Some records
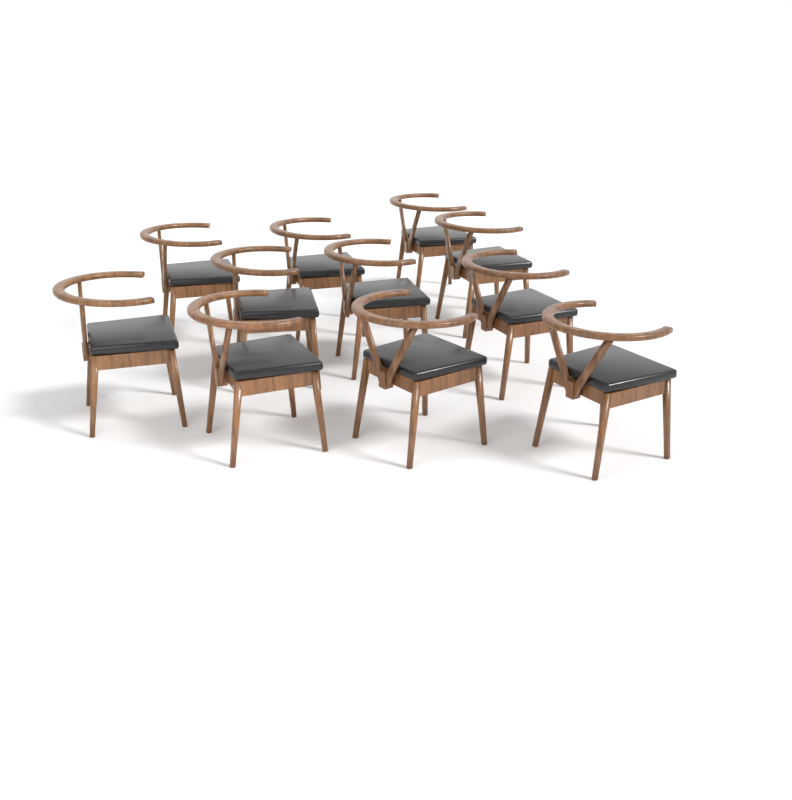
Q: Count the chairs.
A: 11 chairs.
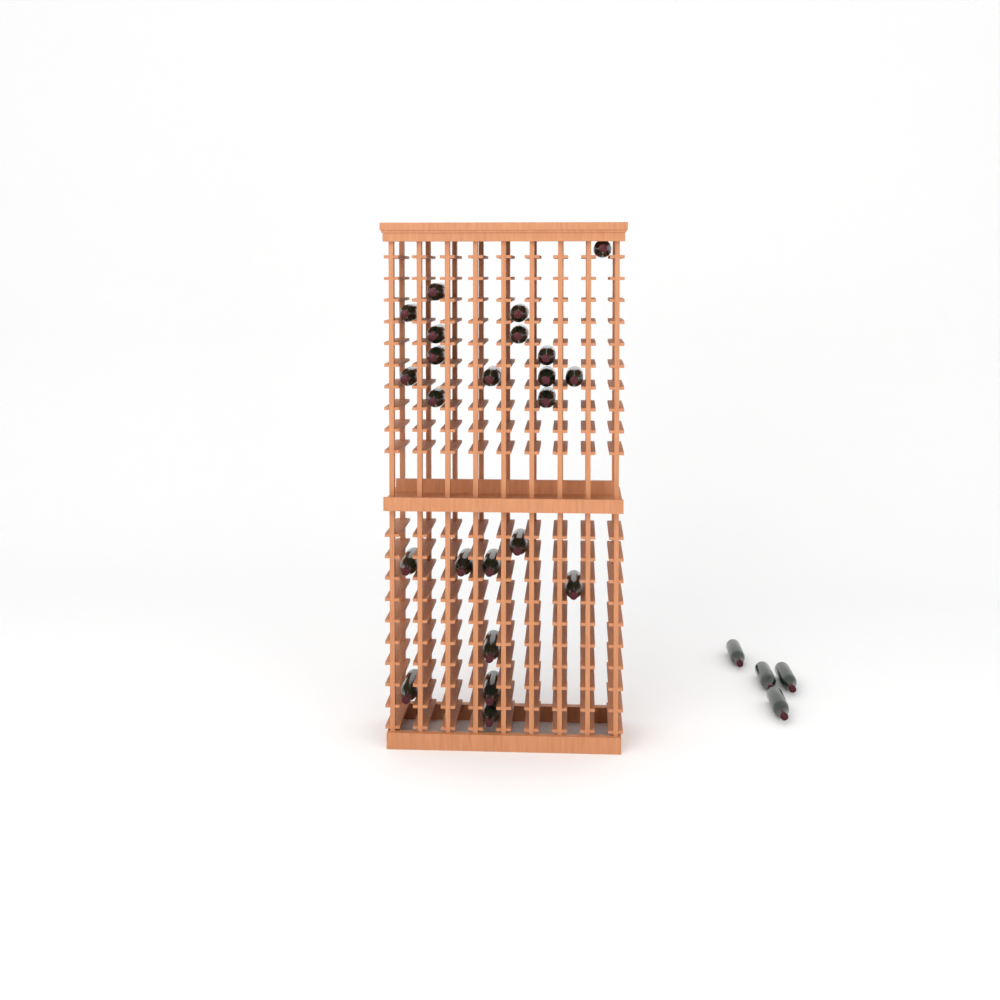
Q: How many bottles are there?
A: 27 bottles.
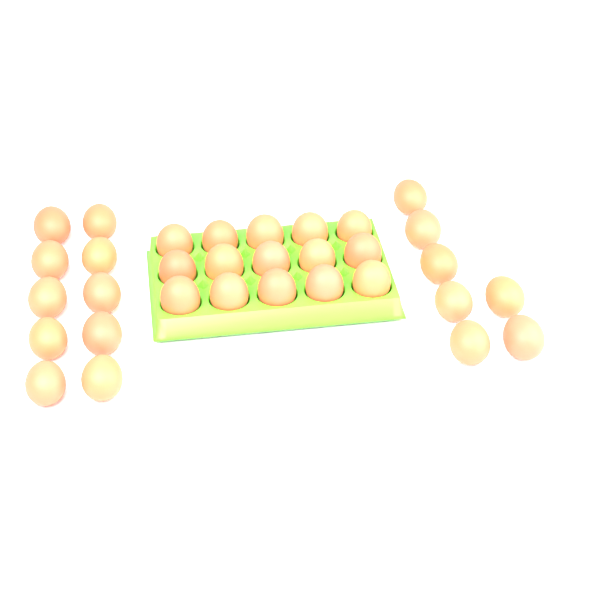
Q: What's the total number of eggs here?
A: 32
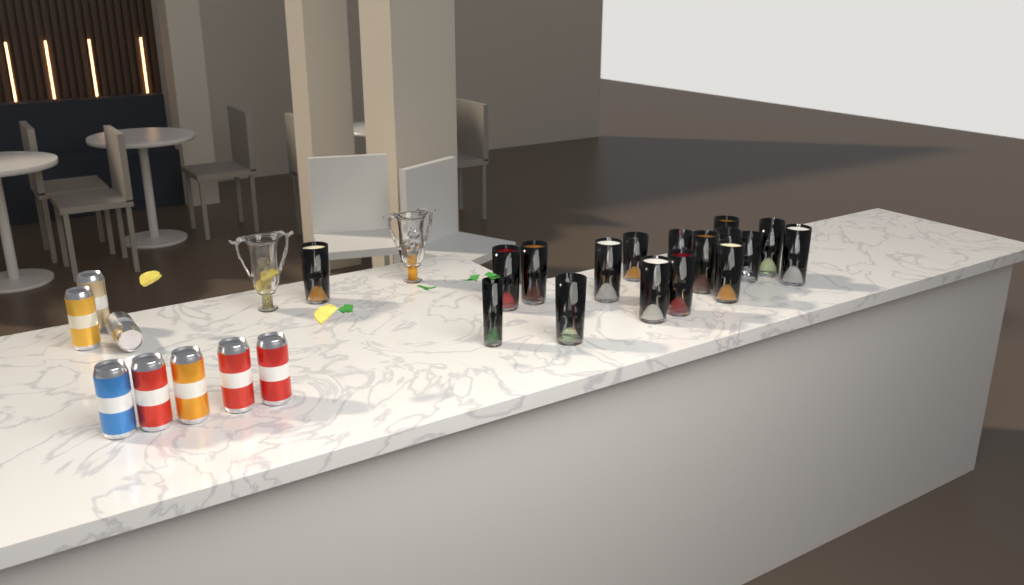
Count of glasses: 17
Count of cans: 8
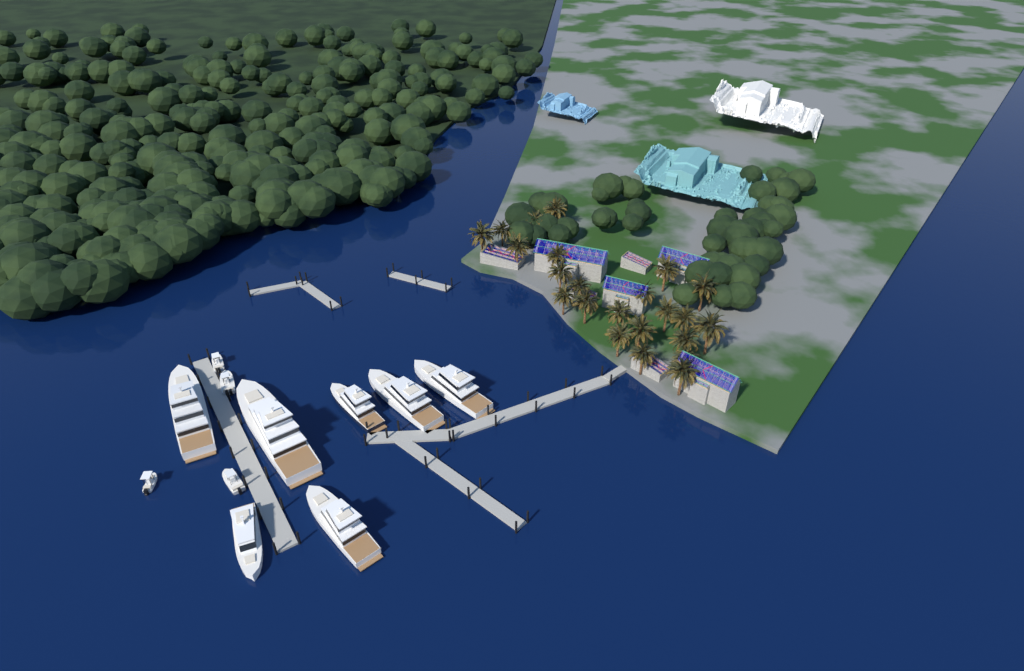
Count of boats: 11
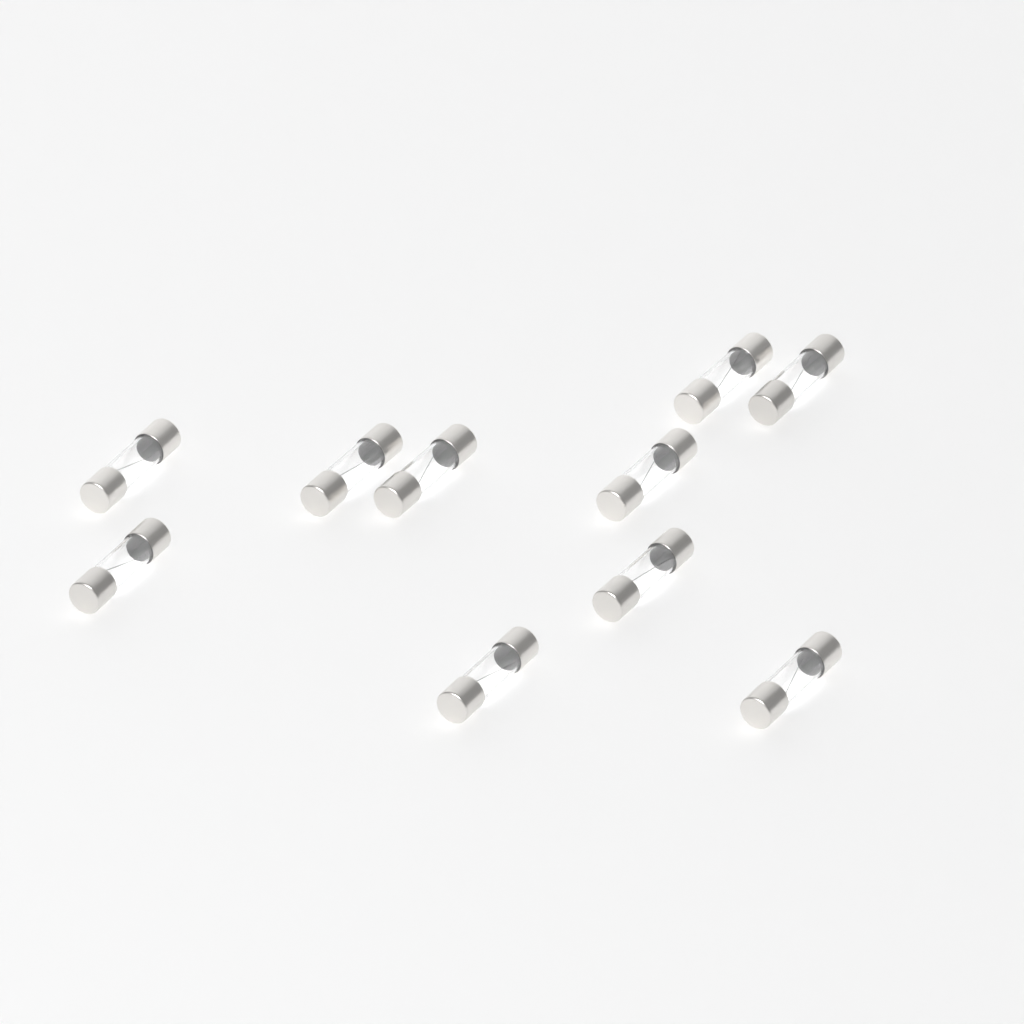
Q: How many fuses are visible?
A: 10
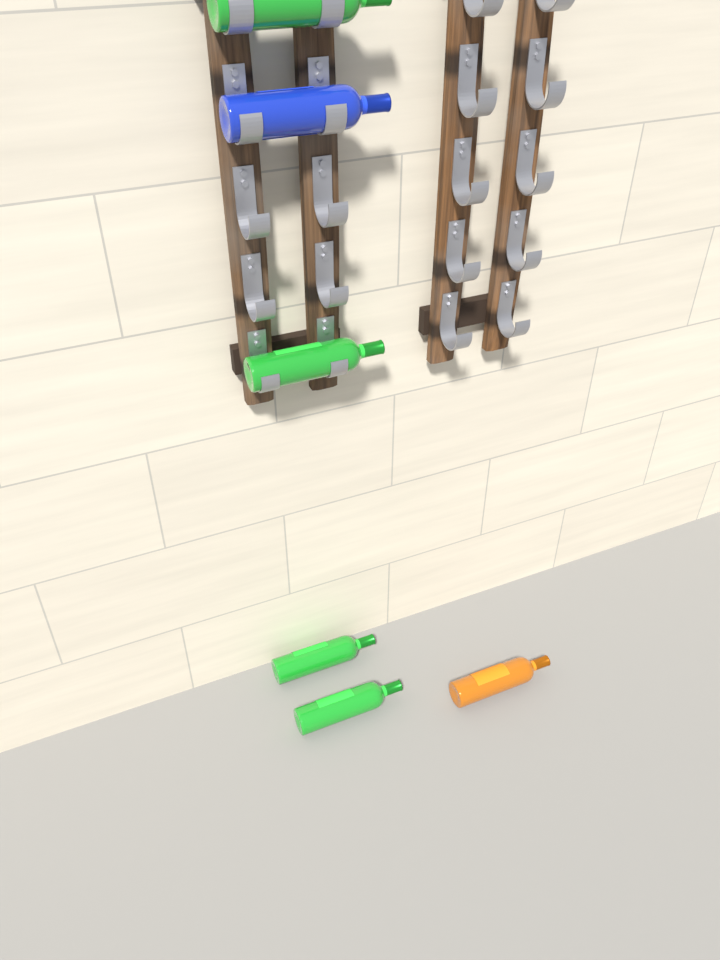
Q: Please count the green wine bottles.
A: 4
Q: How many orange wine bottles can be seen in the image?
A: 1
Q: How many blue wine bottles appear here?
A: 1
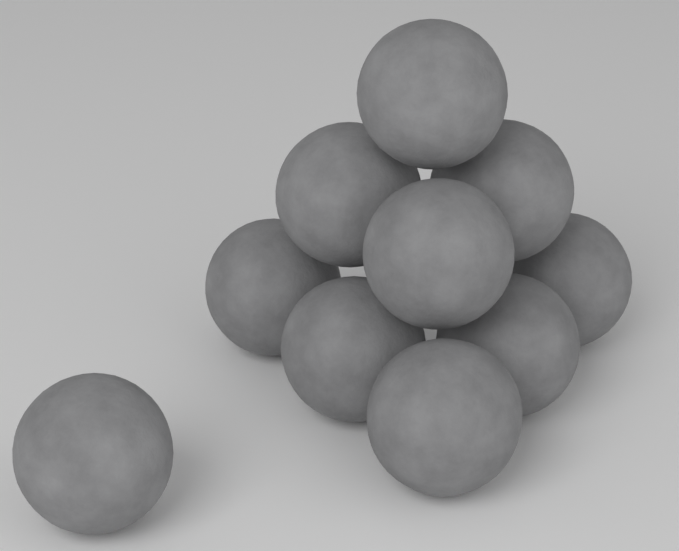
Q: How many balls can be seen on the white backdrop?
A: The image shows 10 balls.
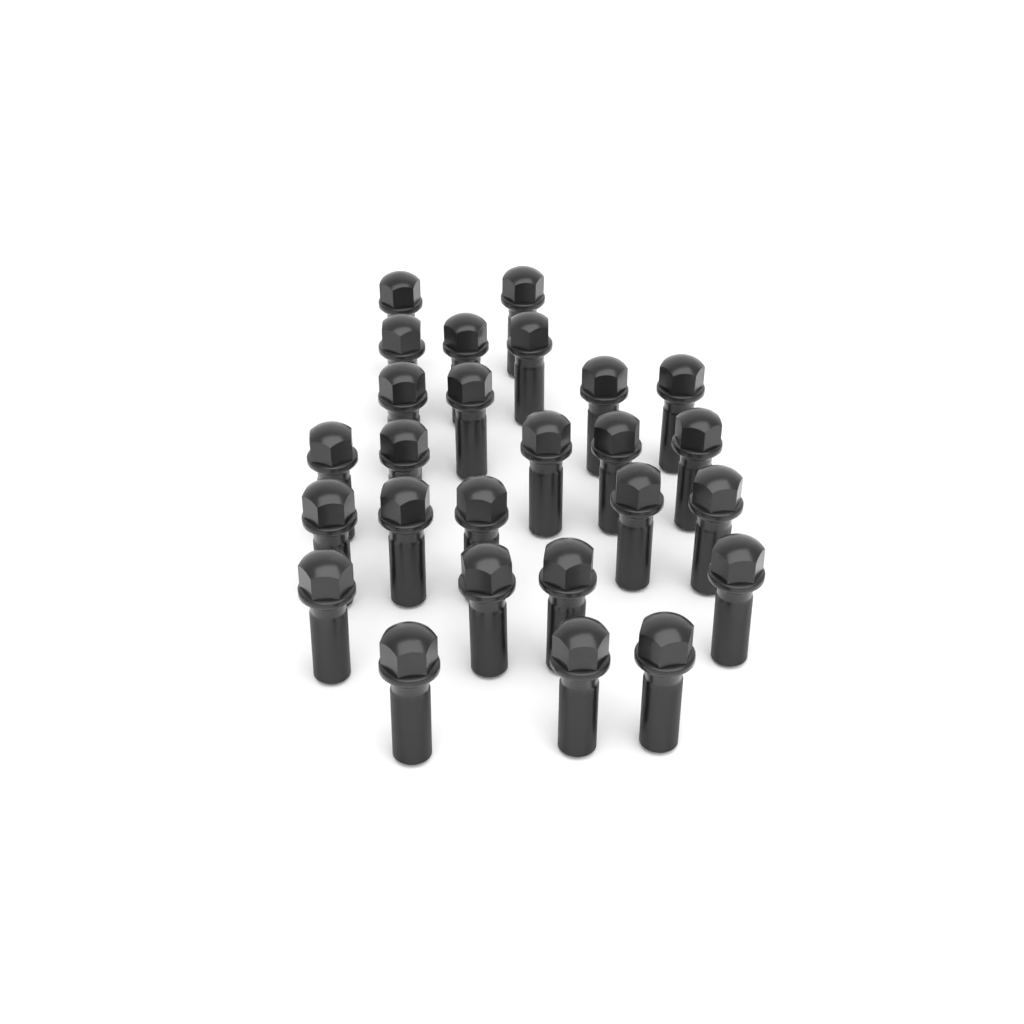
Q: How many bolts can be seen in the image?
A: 26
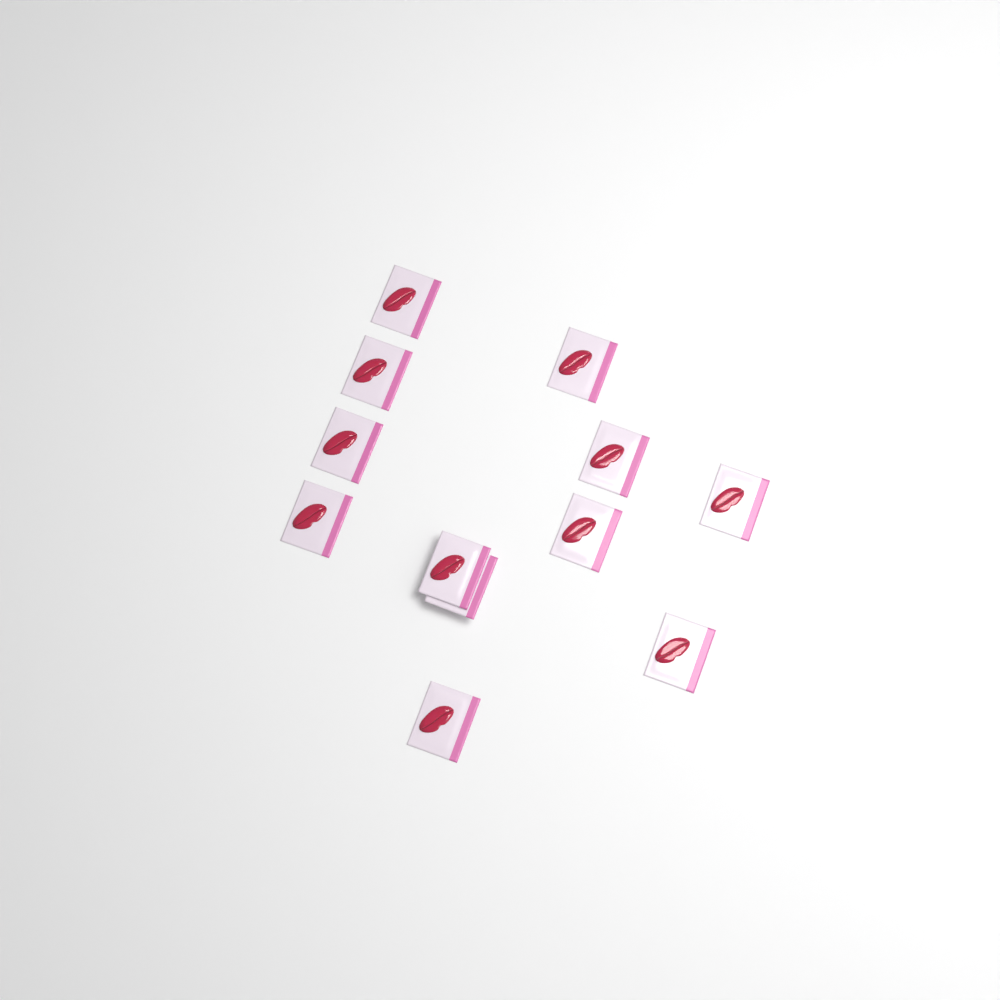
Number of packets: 12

PROMPT
Could you copy out all of the material above word for word, leaving out the pictures?

EXERCISE RESULT
Q: Count the chairs.
A: 11 chairs.
Q: How many bottles are there?
A: 27 bottles.
Q: What's the total number of eggs here?
A: 32
Count of glasses: 17
Count of cans: 8
Count of boats: 11
Q: How many fuses are visible?
A: 10
Q: Please count the green wine bottles.
A: 4
Q: How many orange wine bottles can be seen in the image?
A: 1
Q: How many blue wine bottles appear here?
A: 1
Q: How many balls can be seen on the white backdrop?
A: The image shows 10 balls.
Q: How many bolts can be seen in the image?
A: 26
Number of packets: 12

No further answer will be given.